Random performance is obviously multiple times better with SSDs but nowhere near what it should be with four SSDs in RAID 0. Even a single SATA 6Gbps SSDs scores around 90MB/s in random read and easily over 200MB/s in random write, so the SATA/RAID controller appears to be the bottleneck once again.



Final Words

It is clear that the Pegasus2 M4 is a niche product. Any user that does not require portability will be better served by the R4, which is a similar 4-bay Thunderbolt 2 device but with 3.5" hard drives instead of 2.5" drives. As a result it is physically larger but should provide better performance since 3.5" hard drives tend to be faster than their 2.5" siblings. We have not tested the new R4, but we did test the original R6 when it was released and the performance was better than what the M4 offers. The R4 is also more cost efficient and it retails for $1,499 at the Apple Online Store, but that includes 8TB of data so that works out to be $187.50 per terabyte whereas the M4 costs $250 per terabyte.
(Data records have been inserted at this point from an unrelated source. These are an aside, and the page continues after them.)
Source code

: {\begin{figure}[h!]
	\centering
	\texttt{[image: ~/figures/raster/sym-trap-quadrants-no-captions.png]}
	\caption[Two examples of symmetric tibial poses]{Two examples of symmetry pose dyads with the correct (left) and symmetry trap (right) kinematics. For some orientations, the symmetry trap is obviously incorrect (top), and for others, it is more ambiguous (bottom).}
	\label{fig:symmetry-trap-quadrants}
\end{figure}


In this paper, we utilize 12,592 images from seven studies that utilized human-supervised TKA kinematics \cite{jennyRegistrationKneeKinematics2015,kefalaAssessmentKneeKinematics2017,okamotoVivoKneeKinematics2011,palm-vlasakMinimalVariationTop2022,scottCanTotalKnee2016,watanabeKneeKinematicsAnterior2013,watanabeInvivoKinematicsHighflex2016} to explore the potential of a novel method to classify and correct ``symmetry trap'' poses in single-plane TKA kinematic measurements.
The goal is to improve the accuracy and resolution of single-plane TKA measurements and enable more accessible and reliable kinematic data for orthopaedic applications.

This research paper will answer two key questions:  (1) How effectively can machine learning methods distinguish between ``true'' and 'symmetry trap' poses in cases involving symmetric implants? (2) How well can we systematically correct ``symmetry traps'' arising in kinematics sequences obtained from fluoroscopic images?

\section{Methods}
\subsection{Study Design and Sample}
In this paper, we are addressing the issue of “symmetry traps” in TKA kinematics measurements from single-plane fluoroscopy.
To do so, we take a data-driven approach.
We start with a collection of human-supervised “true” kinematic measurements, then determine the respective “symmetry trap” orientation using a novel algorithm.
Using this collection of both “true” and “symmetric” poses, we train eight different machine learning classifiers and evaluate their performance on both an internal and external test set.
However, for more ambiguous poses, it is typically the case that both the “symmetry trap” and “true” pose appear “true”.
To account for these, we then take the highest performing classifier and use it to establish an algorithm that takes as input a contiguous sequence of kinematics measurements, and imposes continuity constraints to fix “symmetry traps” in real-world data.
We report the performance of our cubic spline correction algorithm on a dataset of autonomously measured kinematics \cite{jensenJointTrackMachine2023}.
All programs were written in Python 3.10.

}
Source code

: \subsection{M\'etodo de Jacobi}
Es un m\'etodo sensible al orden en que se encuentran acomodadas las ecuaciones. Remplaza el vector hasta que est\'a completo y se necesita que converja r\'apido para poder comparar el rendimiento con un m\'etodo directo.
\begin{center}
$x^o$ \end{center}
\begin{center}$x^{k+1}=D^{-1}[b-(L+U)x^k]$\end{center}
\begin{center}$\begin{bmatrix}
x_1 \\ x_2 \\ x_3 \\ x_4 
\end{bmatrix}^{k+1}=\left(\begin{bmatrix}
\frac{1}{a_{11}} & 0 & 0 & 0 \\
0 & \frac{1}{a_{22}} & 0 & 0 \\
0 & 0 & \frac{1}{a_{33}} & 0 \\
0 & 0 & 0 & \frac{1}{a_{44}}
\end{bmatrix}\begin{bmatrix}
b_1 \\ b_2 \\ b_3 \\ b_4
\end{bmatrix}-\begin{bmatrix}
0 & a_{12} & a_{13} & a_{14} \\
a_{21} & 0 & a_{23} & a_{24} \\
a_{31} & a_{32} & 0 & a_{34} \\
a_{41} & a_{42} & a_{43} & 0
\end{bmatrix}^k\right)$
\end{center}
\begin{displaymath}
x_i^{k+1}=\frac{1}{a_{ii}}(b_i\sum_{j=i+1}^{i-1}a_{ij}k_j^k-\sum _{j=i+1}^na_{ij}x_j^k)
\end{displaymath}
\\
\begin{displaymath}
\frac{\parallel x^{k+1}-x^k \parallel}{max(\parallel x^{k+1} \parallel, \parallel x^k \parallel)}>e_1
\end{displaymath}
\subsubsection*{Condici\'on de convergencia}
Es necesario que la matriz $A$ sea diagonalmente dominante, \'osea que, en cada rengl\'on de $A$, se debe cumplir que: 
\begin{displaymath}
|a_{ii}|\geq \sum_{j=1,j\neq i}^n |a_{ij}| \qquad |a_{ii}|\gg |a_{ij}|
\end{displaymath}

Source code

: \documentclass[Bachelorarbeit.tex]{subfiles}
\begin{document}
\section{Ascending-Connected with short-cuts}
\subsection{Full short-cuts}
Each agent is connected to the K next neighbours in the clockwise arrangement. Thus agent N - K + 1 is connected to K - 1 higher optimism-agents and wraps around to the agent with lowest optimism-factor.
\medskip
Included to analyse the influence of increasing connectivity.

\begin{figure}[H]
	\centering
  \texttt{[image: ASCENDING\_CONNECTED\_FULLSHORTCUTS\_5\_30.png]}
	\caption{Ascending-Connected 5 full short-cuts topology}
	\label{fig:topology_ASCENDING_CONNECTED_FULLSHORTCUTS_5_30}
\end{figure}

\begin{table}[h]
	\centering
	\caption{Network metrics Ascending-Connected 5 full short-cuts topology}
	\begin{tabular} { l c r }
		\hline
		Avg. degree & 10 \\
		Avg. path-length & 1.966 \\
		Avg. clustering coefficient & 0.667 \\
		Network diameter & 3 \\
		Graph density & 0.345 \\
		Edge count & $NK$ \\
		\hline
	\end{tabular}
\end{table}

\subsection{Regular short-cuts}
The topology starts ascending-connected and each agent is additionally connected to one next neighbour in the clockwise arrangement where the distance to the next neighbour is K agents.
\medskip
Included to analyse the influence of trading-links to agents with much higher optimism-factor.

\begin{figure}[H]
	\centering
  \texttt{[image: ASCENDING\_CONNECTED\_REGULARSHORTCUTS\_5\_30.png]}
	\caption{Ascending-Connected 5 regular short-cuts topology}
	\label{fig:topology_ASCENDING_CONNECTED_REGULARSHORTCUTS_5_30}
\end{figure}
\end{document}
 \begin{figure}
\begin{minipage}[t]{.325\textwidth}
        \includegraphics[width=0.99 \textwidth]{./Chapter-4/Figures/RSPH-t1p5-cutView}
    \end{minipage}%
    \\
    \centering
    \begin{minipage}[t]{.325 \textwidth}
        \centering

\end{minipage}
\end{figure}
Furthermore, a single 3.5" external hard drive can beat the M4 in capacity while costing a fraction of the M4's price, and it provides the same or even higher level of portability. That leaves redundancy and performance as the M4's advantages. Since the M4 supports RAID 5 and RAID 6, it can withstand one or two hard drive failures without losing any user data. The performance is also much better than what you can get from single 3.5" drives, which usually max out at around 200MB/s, whereas the M4 manages over 350MB/s in RAID 5 configuration.

I did notice one irritating thing in the M4, however. The fan in the M4 makes a fairly loud noise even when the device is idling.  Unfortunately I do not have a proper decibel meter to provide an objective measure of the noise, but WebPAM PRO showed the fan speed to be 2,400rpm, which certainly sounds high. I would not say the noise is too loud to distract me while working, but it is clearly distinguishable over the noise that the three desktops in my office create.
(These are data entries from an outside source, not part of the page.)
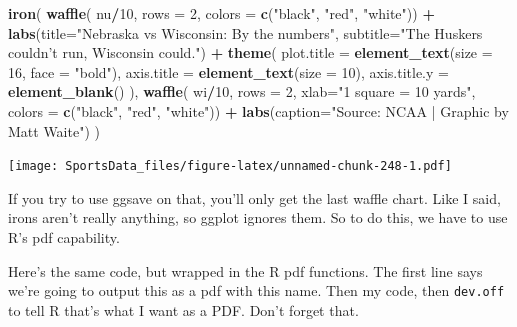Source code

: \documentclass[]{book}
\newenvironment{Shaded}{\begin{snugshade}}{\end{snugshade}}
\newcommand{\KeywordTok}[1]{\textcolor[rgb]{0.13,0.29,0.53}{\textbf{#1}}}
\newcommand{\DataTypeTok}[1]{\textcolor[rgb]{0.13,0.29,0.53}{#1}}
\newcommand{\DecValTok}[1]{\textcolor[rgb]{0.00,0.00,0.81}{#1}}
\newcommand{\StringTok}[1]{\textcolor[rgb]{0.31,0.60,0.02}{#1}}
\newcommand{\OperatorTok}[1]{\textcolor[rgb]{0.81,0.36,0.00}{\textbf{#1}}}
\newcommand{\NormalTok}[1]{#1}
\begin{document}
\begin{Shaded}
\begin{Highlighting}[]
\KeywordTok{iron}\NormalTok{(}
 \KeywordTok{waffle}\NormalTok{(}
\NormalTok{   nu}\OperatorTok{/}\DecValTok{10}\NormalTok{, }
   \DataTypeTok{rows =} \DecValTok{2}\NormalTok{, }
   \DataTypeTok{colors =} \KeywordTok{c}\NormalTok{(}\StringTok{"black"}\NormalTok{, }\StringTok{"red"}\NormalTok{, }\StringTok{"white"}\NormalTok{)) }\OperatorTok{+}\StringTok{ }
\StringTok{   }\KeywordTok{labs}\NormalTok{(}\DataTypeTok{title=}\StringTok{"Nebraska vs Wisconsin: By the numbers"}\NormalTok{, }\DataTypeTok{subtitle=}\StringTok{"The Huskers couldn't run, Wisconsin could."}\NormalTok{) }\OperatorTok{+}\StringTok{ }
\StringTok{   }\KeywordTok{theme}\NormalTok{(}
    \DataTypeTok{plot.title =} \KeywordTok{element_text}\NormalTok{(}\DataTypeTok{size =} \DecValTok{16}\NormalTok{, }\DataTypeTok{face =} \StringTok{"bold"}\NormalTok{),}
    \DataTypeTok{axis.title =} \KeywordTok{element_text}\NormalTok{(}\DataTypeTok{size =} \DecValTok{10}\NormalTok{),}
    \DataTypeTok{axis.title.y =} \KeywordTok{element_blank}\NormalTok{()}
\NormalTok{  ),}
 \KeywordTok{waffle}\NormalTok{(}
\NormalTok{   wi}\OperatorTok{/}\DecValTok{10}\NormalTok{, }
   \DataTypeTok{rows =} \DecValTok{2}\NormalTok{, }
   \DataTypeTok{xlab=}\StringTok{"1 square = 10 yards"}\NormalTok{, }
   \DataTypeTok{colors =} \KeywordTok{c}\NormalTok{(}\StringTok{"black"}\NormalTok{, }\StringTok{"red"}\NormalTok{, }\StringTok{"white"}\NormalTok{)) }\OperatorTok{+}\StringTok{ }\KeywordTok{labs}\NormalTok{(}\DataTypeTok{caption=}\StringTok{"Source: NCAA | Graphic by Matt Waite"}\NormalTok{)}
\NormalTok{) }
\end{Highlighting}
\end{Shaded}

\texttt{[image: SportsData\_files/figure-latex/unnamed-chunk-248-1.pdf]}

If you try to use ggsave on that, you'll only get the last waffle chart.
Like I said, irons aren't really anything, so ggplot ignores them. So to
do this, we have to use R's pdf capability.

Here's the same code, but wrapped in the R pdf functions. The first line
says we're going to output this as a pdf with this name. Then my code,
then \texttt{dev.off} to tell R that's what I want as a PDF. Don't
forget that.
\end{document}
Another thing I have a slight problem with is the lack of additional capacity points. 4TB is not much for a video professional, especially if 4K video is being stored, and 1.5TB and 2TB 2.5" 9.5mm hard drives are not that expensive anymore. A 2TB 2.5" 9.5mm hard drive costs $127 online while a similar 1TB drive costs $65, so the price is exactly double. It is understandable that Promise must have high margins because these are not mainstream products that sell in high volumes and thus I can see the cost sensitivity issue with higher capacities, but a 4x2TB configuration at $1,499 would still leave Promise with a ~50% margin on the hard drives.

All in all, the M4 targets a fairly small niche. I can only think of video professionals (maybe photo and audio to some extent) that would see the value in the M4 because if you do not need portability, redundancy, and high performance, there are better options in the market. However, if you need all three (e.g. for on-set video editing), the M4 does the job.